(Data below begins)

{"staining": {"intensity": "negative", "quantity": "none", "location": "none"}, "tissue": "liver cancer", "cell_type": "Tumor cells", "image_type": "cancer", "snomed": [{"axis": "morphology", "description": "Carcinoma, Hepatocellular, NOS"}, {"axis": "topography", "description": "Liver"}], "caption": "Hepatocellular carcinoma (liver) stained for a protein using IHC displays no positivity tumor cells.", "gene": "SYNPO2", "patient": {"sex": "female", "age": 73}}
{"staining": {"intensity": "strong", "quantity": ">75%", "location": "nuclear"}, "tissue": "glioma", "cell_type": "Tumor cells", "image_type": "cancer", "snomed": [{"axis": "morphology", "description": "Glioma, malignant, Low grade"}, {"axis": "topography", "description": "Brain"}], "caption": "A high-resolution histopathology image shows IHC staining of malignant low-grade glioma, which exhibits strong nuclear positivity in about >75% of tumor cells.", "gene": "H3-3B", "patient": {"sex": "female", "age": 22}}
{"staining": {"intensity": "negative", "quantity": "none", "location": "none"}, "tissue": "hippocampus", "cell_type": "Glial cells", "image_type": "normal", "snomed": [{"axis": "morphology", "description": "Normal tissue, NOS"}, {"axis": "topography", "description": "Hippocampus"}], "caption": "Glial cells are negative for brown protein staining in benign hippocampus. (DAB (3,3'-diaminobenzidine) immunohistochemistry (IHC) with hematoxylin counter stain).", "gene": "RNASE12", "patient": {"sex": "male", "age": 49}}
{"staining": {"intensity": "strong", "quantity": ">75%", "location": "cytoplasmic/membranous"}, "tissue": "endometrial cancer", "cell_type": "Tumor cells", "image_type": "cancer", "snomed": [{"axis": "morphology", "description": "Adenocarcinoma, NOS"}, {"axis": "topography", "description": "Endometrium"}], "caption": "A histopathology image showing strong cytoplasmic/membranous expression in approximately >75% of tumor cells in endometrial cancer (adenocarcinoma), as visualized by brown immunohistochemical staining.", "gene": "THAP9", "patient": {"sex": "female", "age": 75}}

(Data below ends)

_Problem requirements_
Line by line, write out the whole listing exactly.

_Reply to the task_
{"staining": {"intensity": "negative", "quantity": "none", "location": "none"}, "tissue": "liver cancer", "cell_type": "Tumor cells", "image_type": "cancer", "snomed": [{"axis": "morphology", "description": "Carcinoma, Hepatocellular, NOS"}, {"axis": "topography", "description": "Liver"}], "caption": "Hepatocellular carcinoma (liver) stained for a protein using IHC displays no positivity tumor cells.", "gene": "SYNPO2", "patient": {"sex": "female", "age": 73}}
{"staining": {"intensity": "strong", "quantity": ">75%", "location": "nuclear"}, "tissue": "glioma", "cell_type": "Tumor cells", "image_type": "cancer", "snomed": [{"axis": "morphology", "description": "Glioma, malignant, Low grade"}, {"axis": "topography", "description": "Brain"}], "caption": "A high-resolution histopathology image shows IHC staining of malignant low-grade glioma, which exhibits strong nuclear positivity in about >75% of tumor cells.", "gene": "H3-3B", "patient": {"sex": "female", "age": 22}}
{"staining": {"intensity": "negative", "quantity": "none", "location": "none"}, "tissue": "hippocampus", "cell_type": "Glial cells", "image_type": "normal", "snomed": [{"axis": "morphology", "description": "Normal tissue, NOS"}, {"axis": "topography", "description": "Hippocampus"}], "caption": "Glial cells are negative for brown protein staining in benign hippocampus. (DAB (3,3'-diaminobenzidine) immunohistochemistry (IHC) with hematoxylin counter stain).", "gene": "RNASE12", "patient": {"sex": "male", "age": 49}}
{"staining": {"intensity": "strong", "quantity": ">75%", "location": "cytoplasmic/membranous"}, "tissue": "endometrial cancer", "cell_type": "Tumor cells", "image_type": "cancer", "snomed": [{"axis": "morphology", "description": "Adenocarcinoma, NOS"}, {"axis": "topography", "description": "Endometrium"}], "caption": "A histopathology image showing strong cytoplasmic/membranous expression in approximately >75% of tumor cells in endometrial cancer (adenocarcinoma), as visualized by brown immunohistochemical staining.", "gene": "THAP9", "patient": {"sex": "female", "age": 75}}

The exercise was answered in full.